Erkeklerde de Görülüyor

Meme kanserinin yalnızca kadınlara özgü bir hastalık olmadığına dikkat çeken Yılmaz, “Her 100 meme kanseri vakasından 4’ü erkektir. Erkeklerde genellikle 60 yaş sonrası görülür. Bu nedenle erkeklerin de memede fark ettikleri kitleleri ihmal etmemesi gerekiyor” dedi.

Kalp Ritim Bozukluklarına Dikkat: Aritmi Hayat Kurtarır
Kalp Ritim Bozukluklarına Dikkat: Aritmi Hayat Kurtarır
İçeriği Görüntüle

Yılmaz, meme kanserinde genetik faktörlerin ve BRCA gen mutasyonlarının önemli rol oynadığını ifade ederek, “Aile öyküsü, obezite, alkol, sigara ve toksin yükü hastalığın riskini artırır. Sağlıklı beslenme ve düzenli fiziksel aktivite, bu riski önemli ölçüde azaltır” diye konuştu.

Kendi Kendine Muayene Hayat Kurtarır

Erken teşhisin önemini vurgulayan Yılmaz, her kadının kendi kendine düzenli meme muayenesi yapması gerektiğinin altını çizerek, “Meme başı çevresinden başlayarak dairesel hareketlerle yapılan elle muayene çok önemlidir. Hassasiyet veya kitle hissedildiğinde zaman kaybetmeden bir genel cerraha başvurulmalıdır” ifadesini kullandı. Yılmaz, 40 yaş üstü kadınlarda mamografi kontrollerine başlanması gerektiğini, 40 yaş altındakilerde ise ultrason takibinin yeterli olduğunu belirtti.

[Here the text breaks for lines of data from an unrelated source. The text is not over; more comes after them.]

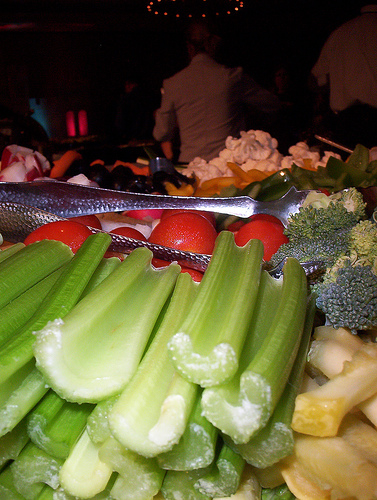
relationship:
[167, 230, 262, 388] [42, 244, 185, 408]
celery stacked on celery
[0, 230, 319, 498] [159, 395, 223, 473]
celery stacked on celery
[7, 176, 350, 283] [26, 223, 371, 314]
tongs on vegetables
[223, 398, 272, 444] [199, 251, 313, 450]
stuff on celery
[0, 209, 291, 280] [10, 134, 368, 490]
tomato on platter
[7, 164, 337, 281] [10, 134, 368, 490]
utensil for grabbing on platter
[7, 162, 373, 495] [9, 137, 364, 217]
vegetables and fruits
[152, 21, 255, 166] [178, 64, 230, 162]
woman turning her back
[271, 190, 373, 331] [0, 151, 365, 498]
broccoli on table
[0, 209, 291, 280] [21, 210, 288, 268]
tomato in a pile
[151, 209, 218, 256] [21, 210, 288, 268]
tomato in a pile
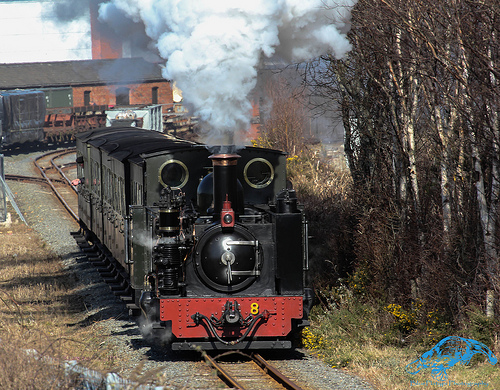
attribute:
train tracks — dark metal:
[201, 352, 296, 388]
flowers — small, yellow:
[331, 246, 386, 312]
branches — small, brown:
[291, 47, 387, 121]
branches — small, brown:
[437, 229, 482, 309]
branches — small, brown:
[389, 182, 444, 314]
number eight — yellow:
[248, 300, 260, 312]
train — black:
[73, 103, 310, 350]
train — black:
[61, 119, 321, 357]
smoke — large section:
[37, 0, 359, 153]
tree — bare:
[429, 2, 499, 294]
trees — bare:
[308, 27, 498, 254]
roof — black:
[0, 56, 175, 90]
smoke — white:
[98, 1, 297, 148]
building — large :
[0, 46, 187, 161]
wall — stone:
[89, 87, 110, 108]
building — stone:
[0, 3, 178, 131]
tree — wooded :
[285, 0, 496, 350]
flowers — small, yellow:
[384, 297, 435, 328]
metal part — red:
[223, 298, 240, 325]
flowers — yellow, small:
[366, 303, 428, 344]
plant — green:
[365, 205, 427, 323]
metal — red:
[220, 237, 260, 252]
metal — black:
[216, 298, 245, 323]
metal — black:
[157, 201, 178, 232]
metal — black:
[211, 152, 246, 202]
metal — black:
[278, 189, 295, 294]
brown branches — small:
[328, 18, 455, 215]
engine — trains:
[69, 129, 310, 361]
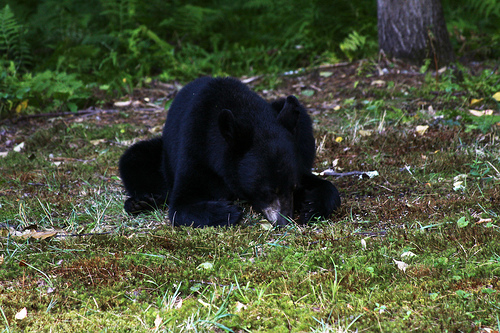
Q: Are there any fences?
A: No, there are no fences.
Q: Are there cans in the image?
A: No, there are no cans.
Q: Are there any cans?
A: No, there are no cans.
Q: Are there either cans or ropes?
A: No, there are no cans or ropes.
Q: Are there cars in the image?
A: No, there are no cars.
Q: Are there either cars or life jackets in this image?
A: No, there are no cars or life jackets.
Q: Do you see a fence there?
A: No, there are no fences.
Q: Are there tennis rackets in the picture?
A: No, there are no tennis rackets.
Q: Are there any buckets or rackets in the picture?
A: No, there are no rackets or buckets.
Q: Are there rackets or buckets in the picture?
A: No, there are no rackets or buckets.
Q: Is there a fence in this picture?
A: No, there are no fences.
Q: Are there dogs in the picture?
A: No, there are no dogs.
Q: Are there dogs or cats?
A: No, there are no dogs or cats.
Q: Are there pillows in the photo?
A: No, there are no pillows.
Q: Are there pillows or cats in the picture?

Mamografi Korkusu Gereksiz

Toplumda mamografi radyasyonu hakkında yanlış inanışlar olduğunu vurgulayan Yılmaz, Mamografinin radyasyon dozunun çok düşük, faydasının ise riskinden katbekat fazla olduğunu vurgulayarak, “İyi bir cerrah, vakaların yüzde 95’ini klinik muayeneyle tespit eder; kalan yüzde 5’i tetkiklerle netleştirilir. Düzenli kontroller, erken teşhisin anahtarıdır” dedi.

Erken Teşhis, Yaşamı Uzatıyor

Yılmaz, erken teşhisle birlikte meme kanserinde iyileşme oranının yüzde 90’ın üzerine çıktığını hatırlatarak, “Kitle saptandığında biyopsiyle tanı konur. Evresine göre cerrahi, kemoterapi veya radyoterapi uygulanır. Ancak asıl hedef, hastalığın bu evrelere gelmeden tanınmasıdır” ifadelerini kullandı.